Tuesday, November 10, 2015: 9:02 AM
254B (Salt Palace Convention Center)
Hamid Arastoopour, WISER, IIT, Chicago, IL, Emad Gadirian, Chemical and biological engineering, Illinois Institute of technology, Chicago, IL, Shahin Zarghami, Chemical and Biological Engineering , illinois institute of technology, Chicago, IL and Javad Abbasian, Chemical and Biological Engineering, Illinois Institute of Technology, Chicago, IL

There is an ever-increasing global pressure to reduce the emissions of CO2, by capturing carbon from large stationary sources such as fossil fuel power plants. Currently, commercially available carbon capture technologies requires a relatively large volume of low-pressure steam from the power plant’s steam cycle for regeneration that decreases the net power produced by the plant. Novel solid sorbents are believed to be an energy efficient solution to the problem.  Thus in this work a novel regenerative process for high temperature CO2 removal from Syngas using a MgO-based sorbent has been proposed. One of the major advantages of this high temperature sorbent is the elimination Syngas cooling/reheating that is necessary for current CO2 separation systems. We have also shown that the circulating fluidized bed (CFB) concept ensures continuous CO2 removal processes based on the dry sorbent concepts. However, one of the challenges in the way of deployment of this promising technology, among other novel technologies, is the fact that the majority of them are still in the lab or bench scales and, to be successfully scaled-up, a powerful tool such as Computational fluid dynamics (CFD), is needed to bridge the gap between lab/bench scale and large scales needed for demonstration. On the other hand, despite of the long history of CFB operations, complete understanding of the origin and nature of the inherently complex flow patterns observed in these devices is still lacking and beside experimental studies, advanced and rigorous numerical modeling is essential to shed light on the complex behavior and flow structure in these systems.

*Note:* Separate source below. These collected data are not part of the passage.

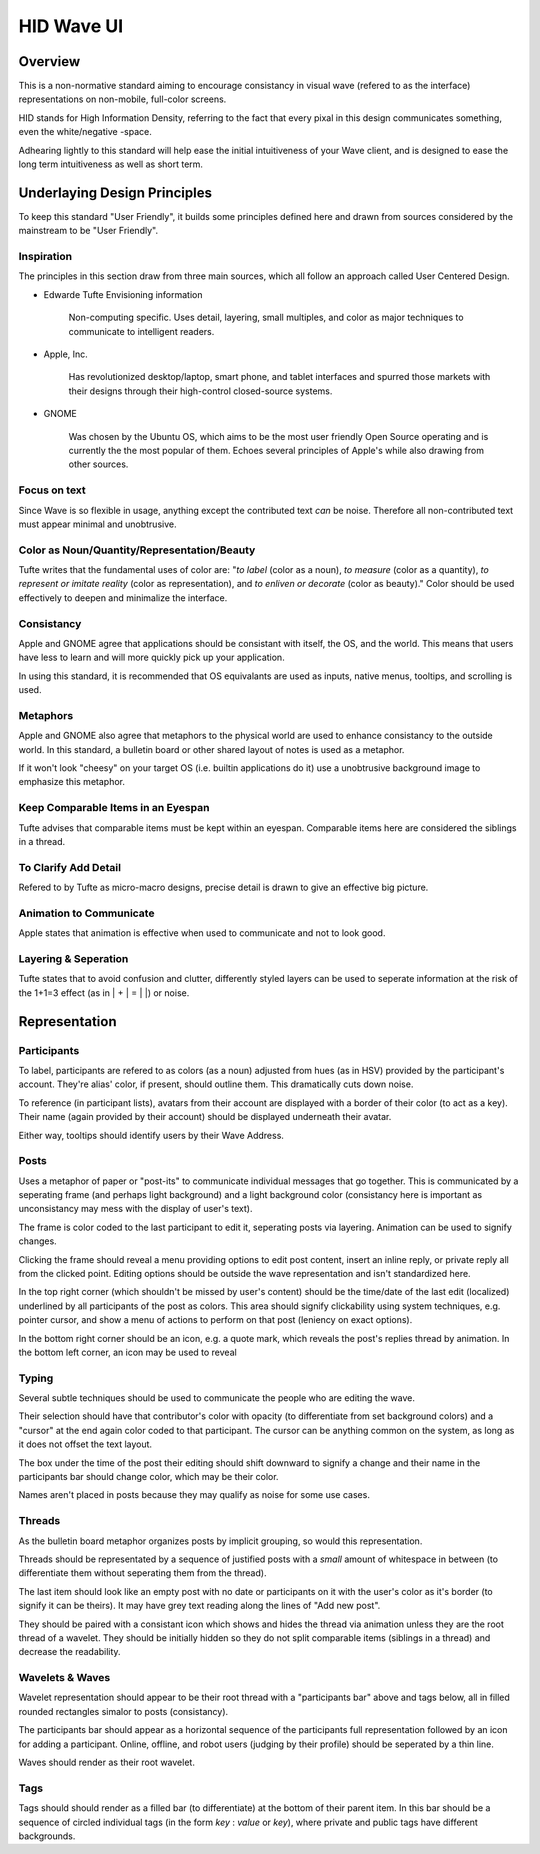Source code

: HID Wave UI
+++++++++++

Overview
========

This is a non-normative standard aiming to encourage consistancy in visual wave (refered to as the interface) representations on non-mobile, full-color screens. 

HID stands for High Information Density, referring to the fact that every pixal in this design communicates something, even the white/negative -space. 

Adhearing lightly to this standard will help ease the initial intuitiveness of your Wave client, and is designed to ease the long term intuitiveness as well as short term. 

Underlaying Design Principles
=============================

To keep this standard "User Friendly", it builds some principles defined here and drawn from sources considered by the mainstream to be "User Friendly".

Inspiration
-----------

The principles in this section draw from three main sources, which all follow an approach called User Centered Design. 

- Edwarde Tufte Envisioning information

	Non-computing specific. Uses detail, layering, small multiples, and color as major techniques to communicate to intelligent readers. 

- Apple, Inc.

	Has revolutionized desktop/laptop, smart phone, and tablet interfaces and spurred those markets with their designs through their high-control closed-source systems. 

- GNOME

	Was chosen by the Ubuntu OS, which aims to be the most user friendly Open Source operating and is currently the the most popular of them. Echoes several principles of Apple's while also drawing from other sources. 

Focus on text
-------------

Since Wave is so flexible in usage, anything except the contributed text *can* be noise. Therefore all non-contributed text must appear minimal and unobtrusive. 

Color as Noun/Quantity/Representation/Beauty
--------------------------------------------

Tufte writes that the fundamental uses of color are: "*to label* (color as a noun), *to measure* (color as a quantity), *to represent or imitate reality* (color as representation), and *to enliven or decorate* (color as beauty)." Color should be used effectively to deepen and minimalize the interface. 

Consistancy
-----------

Apple and GNOME agree that applications should be consistant with itself, the OS, and the world. This means that users have less to learn and will more quickly pick up your application.

In using this standard, it is recommended that OS equivalants are used as inputs, native menus, tooltips, and scrolling is used.

Metaphors
---------

Apple and GNOME also agree that metaphors to the physical world are used to enhance consistancy to the outside world. In this standard, a bulletin board or other shared layout of notes is used as a metaphor. 

If it won't look "cheesy" on your target OS (i.e. builtin applications do it) use a unobtrusive background image to emphasize this metaphor.

Keep Comparable Items in an Eyespan
-----------------------------------

Tufte advises that comparable items must be kept within an eyespan. Comparable items here are considered the siblings in a thread. 

To Clarify Add Detail
---------------------

Refered to by Tufte as micro-macro designs, precise detail is drawn to give an effective big picture.

Animation to Communicate
------------------------

Apple states that animation is effective when used to communicate and not to look good. 

Layering & Seperation
---------------------

Tufte states that to avoid confusion and clutter, differently styled layers can be used to seperate information at the risk of the 1+1=3 effect (as in | + | = | |) or noise. 

Representation
==============

Participants
------------

To label, participants are refered to as colors (as a noun) adjusted from hues (as in HSV) provided by the participant's account. They're alias' color, if present, should outline them. This dramatically cuts down noise.

To reference (in participant lists), avatars from their account are displayed with a border of their color (to act as a key). Their name (again provided by their account) should be displayed underneath their avatar.

Either way, tooltips should identify users by their Wave Address. 

Posts
-----

Uses a metaphor of paper or "post-its" to communicate individual messages that go together. This is communicated by a seperating frame (and perhaps light background) and a light background color (consistancy here is important as unconsistancy may mess with the display of user's text). 

The frame is color coded to the last participant to edit it, seperating posts via layering. Animation can be used to signify changes. 

Clicking the frame should reveal a menu providing options to edit post content, insert an inline reply, or private reply all from the clicked point. Editing options should be outside the wave representation and isn't standardized here.

In the top right corner (which shouldn't be missed by user's content) should be the time/date of the last edit (localized) underlined by all participants of the post as colors. This area should signify clickability using system techniques, e.g. pointer cursor, and show a menu of actions to perform on that post (leniency on exact options). 

In the bottom right corner should be an icon, e.g. a quote mark, which reveals the post's replies thread by animation. In the bottom left corner, an icon may be used to reveal

Typing
------

Several subtle techniques should be used to communicate the people who are editing the wave. 

Their selection should have that contributor's color with opacity (to differentiate from set background colors) and a "cursor" at the end again color coded to that participant. The cursor can be anything common on the system, as long as it does not offset the text layout.

The box under the time of the post their editing should shift downward to signify a change and their name in the participants bar should change color, which may be their color. 

Names aren't placed in posts because they may qualify as noise for some use cases.

Threads
-------

As the bulletin board metaphor organizes posts by implicit grouping, so would this representation. 

Threads should be representated by a sequence of justified posts with a *small* amount of whitespace in between (to differentiate them without seperating them from the thread). 

The last item should look like an empty post with no date or participants on it with the user's color as it's border (to signify it can be theirs). It may have grey text reading along the lines of "Add new post". 

They should be paired with a consistant icon which shows and hides the thread via animation unless they are the root thread of a wavelet. They should be initially hidden so they do not split comparable items (siblings in a thread) and decrease the readability. 

Wavelets & Waves
----------------

Wavelet representation should appear to be their root thread with a "participants bar" above and tags below, all in filled rounded rectangles simalor to posts (consistancy).

The participants bar should appear as a horizontal sequence of the participants full representation followed by an icon for adding a participant. Online, offline, and robot users (judging by their profile) should be seperated by a thin line. 

Waves should render as their root wavelet.

Tags
----

Tags should should render as a filled bar (to differentiate) at the bottom of their parent item. In this bar should be a sequence of circled individual tags (in the form *key* : *value* or *key*), where private and public tags have different backgrounds.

In this study first a high capacity, highly reactive MgO - based regenerative sorbent was developed for the purpose of CO2 capture. Then a series of sorption and regeneration experimental runs were performed and a second order shrinking core reaction model for regeneration was developed based on our experimental data and was incorporated in our CFD simulation of CO2 regeneration process. Our and literature experimental data on fresh, carbonated, and regenerated sorbent particles have shown that the sorbent particle size distribution and density do not change significantly during the carbonation and regeneration processes. Therefore constant particle size and density were assumed for all of our CFD simulations. In addition simulation of the hydrodynamics of the entire circulating fluidized bed system loop were performed to obtain realistic values for the solid phase circulation rate to be used in simulation of the regeneration process. Then  two dimensional both batch continuous  and three dimensional continuous CO2 regeneration process operating at the bubbling flow regime along with second order shrinking core reaction model was simulated using our CFD model.  Our calculated CO2 regeneration and conversion are in line with expected experimental expectation.